--- Excerpted records Enclosed Below ---

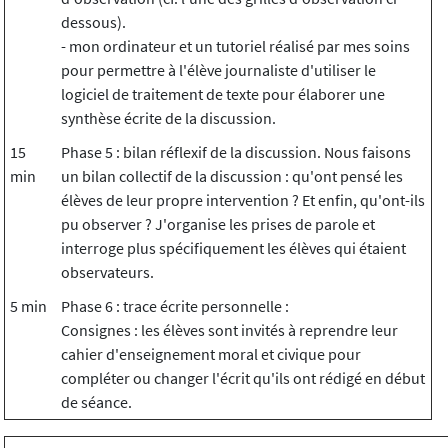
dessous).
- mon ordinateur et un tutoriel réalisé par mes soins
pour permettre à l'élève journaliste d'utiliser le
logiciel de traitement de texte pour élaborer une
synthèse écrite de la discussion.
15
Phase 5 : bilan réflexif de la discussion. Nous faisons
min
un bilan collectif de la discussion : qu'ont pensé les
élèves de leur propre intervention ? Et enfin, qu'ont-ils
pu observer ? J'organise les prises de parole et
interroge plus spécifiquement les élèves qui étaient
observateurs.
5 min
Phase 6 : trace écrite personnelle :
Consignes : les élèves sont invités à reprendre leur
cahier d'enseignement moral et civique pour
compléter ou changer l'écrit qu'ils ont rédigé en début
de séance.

--- End of Enclosed Excerpted records ---
--- Excerpted records Enclosed Below ---

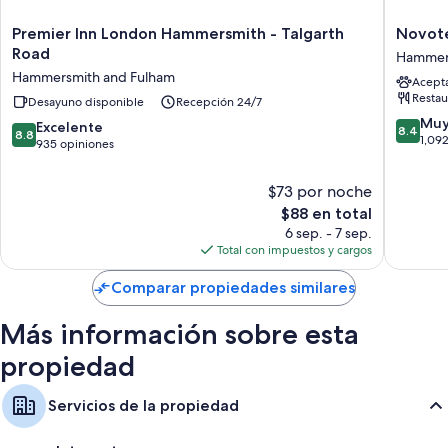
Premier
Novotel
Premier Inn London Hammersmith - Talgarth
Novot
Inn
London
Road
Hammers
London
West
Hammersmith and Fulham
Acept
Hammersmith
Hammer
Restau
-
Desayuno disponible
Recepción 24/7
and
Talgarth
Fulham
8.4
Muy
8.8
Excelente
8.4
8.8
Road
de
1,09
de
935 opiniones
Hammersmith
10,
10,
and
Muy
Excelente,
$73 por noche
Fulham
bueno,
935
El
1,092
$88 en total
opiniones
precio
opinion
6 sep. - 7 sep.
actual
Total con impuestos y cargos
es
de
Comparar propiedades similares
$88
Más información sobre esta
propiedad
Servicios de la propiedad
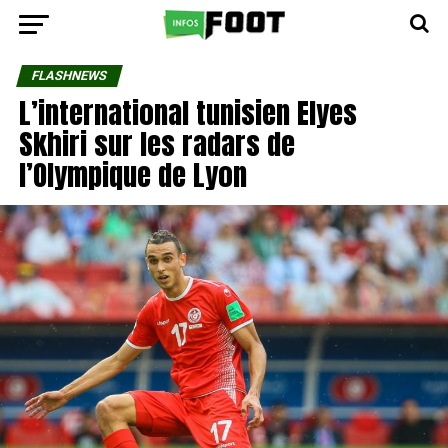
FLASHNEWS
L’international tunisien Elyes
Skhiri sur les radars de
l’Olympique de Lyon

--- End of Enclosed Excerpted records ---

• Directions for this task: Please find the lines in the data that contain the word "écrite" and copy them.

• Solution for this problem:
synthèse écrite de la discussion.
Phase 6 : trace écrite personnelle :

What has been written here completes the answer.